Key Differentials & Pitfalls

  • Painless bright red bleeding: internal haemorrhoids — but rule out colorectal carcinoma in older patients.
  • Painful defaecation + bleeding: anal fissure (most likely) vs thrombosed external pile.
  • Recurrent perianal discharge: fistula-in-ano vs pilonidal sinus (location distinguishes — natal cleft vs anal verge) vs hidradenitis suppurativa vs Crohn's.
  • Off-midline / atypical fissures: Crohn's, TB, malignancy.
  • Perianal swelling with severe pain & fever: abscess (drain it; beware Fournier's gangrene in diabetics).

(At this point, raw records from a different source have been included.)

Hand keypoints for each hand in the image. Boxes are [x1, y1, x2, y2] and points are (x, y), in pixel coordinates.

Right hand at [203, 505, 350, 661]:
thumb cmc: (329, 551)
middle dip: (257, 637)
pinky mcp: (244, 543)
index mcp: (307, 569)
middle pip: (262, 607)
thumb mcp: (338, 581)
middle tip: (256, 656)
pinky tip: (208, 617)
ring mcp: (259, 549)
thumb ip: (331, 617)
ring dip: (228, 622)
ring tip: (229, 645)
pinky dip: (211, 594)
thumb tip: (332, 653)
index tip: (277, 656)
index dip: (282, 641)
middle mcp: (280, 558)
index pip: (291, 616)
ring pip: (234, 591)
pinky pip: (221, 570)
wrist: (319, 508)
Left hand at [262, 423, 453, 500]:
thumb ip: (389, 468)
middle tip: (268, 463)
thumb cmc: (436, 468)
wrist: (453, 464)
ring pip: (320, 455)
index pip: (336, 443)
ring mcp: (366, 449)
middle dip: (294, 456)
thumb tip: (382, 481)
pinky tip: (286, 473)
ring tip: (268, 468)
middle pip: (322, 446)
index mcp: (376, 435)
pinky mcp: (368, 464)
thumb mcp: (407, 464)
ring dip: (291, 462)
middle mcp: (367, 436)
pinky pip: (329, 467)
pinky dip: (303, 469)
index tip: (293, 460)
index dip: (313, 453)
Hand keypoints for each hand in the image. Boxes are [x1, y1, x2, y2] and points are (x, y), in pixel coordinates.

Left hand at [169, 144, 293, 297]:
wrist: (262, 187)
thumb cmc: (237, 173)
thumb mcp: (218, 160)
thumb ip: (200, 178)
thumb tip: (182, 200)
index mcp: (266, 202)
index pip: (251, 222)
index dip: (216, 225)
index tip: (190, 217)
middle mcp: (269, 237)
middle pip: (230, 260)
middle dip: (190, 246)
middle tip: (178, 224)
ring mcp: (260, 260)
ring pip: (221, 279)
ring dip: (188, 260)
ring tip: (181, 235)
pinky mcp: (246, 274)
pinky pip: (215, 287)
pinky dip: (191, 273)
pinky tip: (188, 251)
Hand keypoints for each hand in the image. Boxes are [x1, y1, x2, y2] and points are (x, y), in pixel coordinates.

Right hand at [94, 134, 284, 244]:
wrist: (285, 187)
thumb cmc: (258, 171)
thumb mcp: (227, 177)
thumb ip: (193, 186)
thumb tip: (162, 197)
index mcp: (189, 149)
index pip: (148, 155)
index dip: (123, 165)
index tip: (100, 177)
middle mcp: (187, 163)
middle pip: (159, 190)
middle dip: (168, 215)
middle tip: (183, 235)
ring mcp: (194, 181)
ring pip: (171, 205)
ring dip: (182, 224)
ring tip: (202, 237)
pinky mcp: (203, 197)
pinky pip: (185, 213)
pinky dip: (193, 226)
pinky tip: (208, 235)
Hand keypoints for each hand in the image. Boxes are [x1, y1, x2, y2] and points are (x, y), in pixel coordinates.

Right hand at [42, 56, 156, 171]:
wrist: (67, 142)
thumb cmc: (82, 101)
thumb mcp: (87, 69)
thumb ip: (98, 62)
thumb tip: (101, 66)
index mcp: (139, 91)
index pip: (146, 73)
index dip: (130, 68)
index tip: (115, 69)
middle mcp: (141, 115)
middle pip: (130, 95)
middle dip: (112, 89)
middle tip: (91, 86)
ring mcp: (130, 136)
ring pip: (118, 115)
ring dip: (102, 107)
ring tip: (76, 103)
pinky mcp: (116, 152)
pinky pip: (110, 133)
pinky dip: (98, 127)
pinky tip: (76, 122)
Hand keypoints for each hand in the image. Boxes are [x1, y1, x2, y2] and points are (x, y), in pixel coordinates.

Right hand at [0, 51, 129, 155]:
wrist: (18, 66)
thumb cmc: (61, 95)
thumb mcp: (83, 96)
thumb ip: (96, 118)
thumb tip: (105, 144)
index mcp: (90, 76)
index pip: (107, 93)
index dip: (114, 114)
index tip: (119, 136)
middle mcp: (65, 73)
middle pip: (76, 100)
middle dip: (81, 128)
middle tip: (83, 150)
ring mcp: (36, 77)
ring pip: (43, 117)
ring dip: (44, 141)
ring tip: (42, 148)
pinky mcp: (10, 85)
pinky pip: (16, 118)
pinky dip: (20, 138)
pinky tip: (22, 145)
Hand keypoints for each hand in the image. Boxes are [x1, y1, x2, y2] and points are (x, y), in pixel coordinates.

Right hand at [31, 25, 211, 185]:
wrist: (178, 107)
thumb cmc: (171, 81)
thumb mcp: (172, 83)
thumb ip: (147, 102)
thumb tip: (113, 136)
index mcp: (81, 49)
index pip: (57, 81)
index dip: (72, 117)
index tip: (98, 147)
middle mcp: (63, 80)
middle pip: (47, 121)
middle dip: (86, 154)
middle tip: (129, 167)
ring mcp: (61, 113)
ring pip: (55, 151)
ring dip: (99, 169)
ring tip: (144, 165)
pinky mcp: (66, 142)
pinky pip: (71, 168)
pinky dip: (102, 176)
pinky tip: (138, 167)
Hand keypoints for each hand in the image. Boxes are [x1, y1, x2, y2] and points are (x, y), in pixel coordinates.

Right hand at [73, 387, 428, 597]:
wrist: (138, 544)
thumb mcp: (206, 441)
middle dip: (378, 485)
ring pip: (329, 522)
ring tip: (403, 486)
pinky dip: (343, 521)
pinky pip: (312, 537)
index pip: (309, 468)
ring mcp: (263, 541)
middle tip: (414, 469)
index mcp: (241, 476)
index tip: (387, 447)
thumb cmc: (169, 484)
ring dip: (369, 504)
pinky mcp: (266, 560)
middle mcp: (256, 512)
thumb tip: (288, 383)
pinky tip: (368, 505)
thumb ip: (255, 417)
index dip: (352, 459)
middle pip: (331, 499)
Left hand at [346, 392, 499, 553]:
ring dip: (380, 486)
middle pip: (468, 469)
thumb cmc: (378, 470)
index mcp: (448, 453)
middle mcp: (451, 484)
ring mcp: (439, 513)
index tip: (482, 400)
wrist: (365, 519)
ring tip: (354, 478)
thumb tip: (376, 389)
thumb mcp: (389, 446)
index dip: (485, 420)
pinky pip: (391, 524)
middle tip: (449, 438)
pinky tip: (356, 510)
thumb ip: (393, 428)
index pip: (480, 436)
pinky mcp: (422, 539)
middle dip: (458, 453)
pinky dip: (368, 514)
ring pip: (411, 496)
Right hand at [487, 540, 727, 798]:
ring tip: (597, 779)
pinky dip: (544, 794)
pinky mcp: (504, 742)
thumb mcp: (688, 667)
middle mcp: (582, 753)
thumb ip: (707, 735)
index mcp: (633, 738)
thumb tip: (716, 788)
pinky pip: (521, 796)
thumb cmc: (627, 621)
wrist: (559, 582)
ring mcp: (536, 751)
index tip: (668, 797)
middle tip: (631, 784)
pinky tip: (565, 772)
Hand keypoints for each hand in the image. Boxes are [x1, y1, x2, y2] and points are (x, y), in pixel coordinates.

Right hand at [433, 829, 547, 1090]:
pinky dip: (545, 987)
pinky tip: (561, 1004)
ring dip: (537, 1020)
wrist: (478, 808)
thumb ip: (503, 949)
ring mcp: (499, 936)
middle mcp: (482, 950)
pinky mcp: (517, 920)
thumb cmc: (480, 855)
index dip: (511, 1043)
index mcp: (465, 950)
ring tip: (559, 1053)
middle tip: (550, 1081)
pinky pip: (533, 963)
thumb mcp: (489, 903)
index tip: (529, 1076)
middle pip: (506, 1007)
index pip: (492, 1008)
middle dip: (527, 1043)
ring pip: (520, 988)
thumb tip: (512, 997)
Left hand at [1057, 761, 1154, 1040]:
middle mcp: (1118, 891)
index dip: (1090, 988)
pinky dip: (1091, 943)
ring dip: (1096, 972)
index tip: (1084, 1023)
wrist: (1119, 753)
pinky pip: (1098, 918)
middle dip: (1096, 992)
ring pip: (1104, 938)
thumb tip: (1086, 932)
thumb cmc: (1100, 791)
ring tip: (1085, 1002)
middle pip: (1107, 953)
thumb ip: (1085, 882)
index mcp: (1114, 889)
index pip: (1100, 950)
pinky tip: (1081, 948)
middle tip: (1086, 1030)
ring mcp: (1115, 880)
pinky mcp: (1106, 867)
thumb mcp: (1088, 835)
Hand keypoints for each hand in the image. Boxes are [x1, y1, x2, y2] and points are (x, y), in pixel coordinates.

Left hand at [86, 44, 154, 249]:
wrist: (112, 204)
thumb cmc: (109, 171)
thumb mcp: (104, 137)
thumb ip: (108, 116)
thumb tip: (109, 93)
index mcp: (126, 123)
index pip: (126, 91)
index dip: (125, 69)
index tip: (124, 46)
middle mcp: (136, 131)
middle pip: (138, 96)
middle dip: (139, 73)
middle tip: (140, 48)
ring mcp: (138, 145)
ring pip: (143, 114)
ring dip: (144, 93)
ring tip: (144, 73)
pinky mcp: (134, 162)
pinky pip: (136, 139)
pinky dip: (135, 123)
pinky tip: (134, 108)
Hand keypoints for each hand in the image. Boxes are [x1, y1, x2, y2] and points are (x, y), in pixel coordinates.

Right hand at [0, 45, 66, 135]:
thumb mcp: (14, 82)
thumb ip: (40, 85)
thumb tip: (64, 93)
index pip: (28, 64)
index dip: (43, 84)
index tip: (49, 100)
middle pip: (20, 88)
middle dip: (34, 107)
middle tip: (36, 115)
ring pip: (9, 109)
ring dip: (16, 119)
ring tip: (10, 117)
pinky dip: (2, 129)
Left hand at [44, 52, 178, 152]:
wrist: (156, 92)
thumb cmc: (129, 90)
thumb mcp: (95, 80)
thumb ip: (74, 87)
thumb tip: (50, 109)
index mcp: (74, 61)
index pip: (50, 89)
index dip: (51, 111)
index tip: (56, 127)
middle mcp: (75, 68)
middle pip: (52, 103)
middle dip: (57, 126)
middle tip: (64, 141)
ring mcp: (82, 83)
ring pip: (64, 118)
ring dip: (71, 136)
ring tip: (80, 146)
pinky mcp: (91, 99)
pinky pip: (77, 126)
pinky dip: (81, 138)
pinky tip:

Recently asked / exam angle

  • Dentate line significance: pain, blood supply, venous drainage (portal vs systemic), lymphatic spread (inguinal vs internal iliac), cancer type — a perennial single-best-answer.
  • Goligher grading matched to management (e.g. "Grade I bleeding piles → sclerotherapy/banding"; "Grade IV → haemorrhoidectomy").
  • Operation of choice for chronic anal fissure = lateral internal sphincterotomy; commonest site of fissure = posterior midline.
  • Drug of choice / first medical line for fissure = topical GTN or diltiazem; complication of GTN = headache.
  • Pilonidal sinus is acquired, occurs in barbers' web spaces, "Jeep disease"; flap procedures (Karydakis, Limberg) reduce recurrence by moving scar off midline.
  • Goodsall's rule for fistula internal opening; MRI is investigation of choice for complex/high fistula.
  • Anorectal abscess → incision and drainage (not antibiotics); Fournier's gangrene as a feared complication in diabetics.
  • Phenol in almond oil (5%) for sclerotherapy; rubber band placed above dentate line to avoid pain.
  • Child + perianal itch → threadworm, tape test.

Rapid revision

  1. Dentate line = endoderm/ectoderm junction → above it painless (autonomic, portal drainage, internal iliac nodes, adenocarcinoma); below it painful (somatic, systemic drainage, inguinal nodes, SCC).
  2. Internal sphincter = involuntary, 80% of resting tone; anorectal ring division = incontinence.
  3. Pilonidal sinus is acquired, mid-natal-cleft, young hirsute males; also occurs in barbers' interdigital web spaces.
  4. Recurrent/extensive pilonidal disease → off-midline flap (Karydakis/Limberg/Bascom); midline primary closure has the worst recurrence.
  5. Anorectal abscess → prompt incision & drainage; antibiotics are adjuncts; beware Fournier's gangrene.
  6. ~30–50% of drained abscesses → fistula-in-ano; map with MRI; low fistula → fistulotomy, high fistula → seton/LIFT.
  7. Goodsall's rule: anterior external opening → straight tract; posterior → curved to posterior midline.
  8. Anal fissure: 90% posterior midline; off-midline fissures → think Crohn's/TB/malignancy.
  9. Fissure treatment ladder: fibre/sitz baths → GTN/diltiazembotulinum toxinlateral internal sphincterotomy (most effective; risk of incontinence).
  10. Haemorrhoids are vascular cushions at 3, 7, 11 o'clock, not varicose veins; bleeding is bright red.
  11. Goligher grading I–IV: I bleed only, II reduce spontaneously, III need manual reduction, IV irreducible; treat by grade (sclerotherapy/banding for I–II, haemorrhoidectomy for III–IV).
  12. Proctoscopy diagnoses internal haemorrhoids; always exclude colorectal cancer in older patients with rectal bleeding; child with perianal itch = threadworm.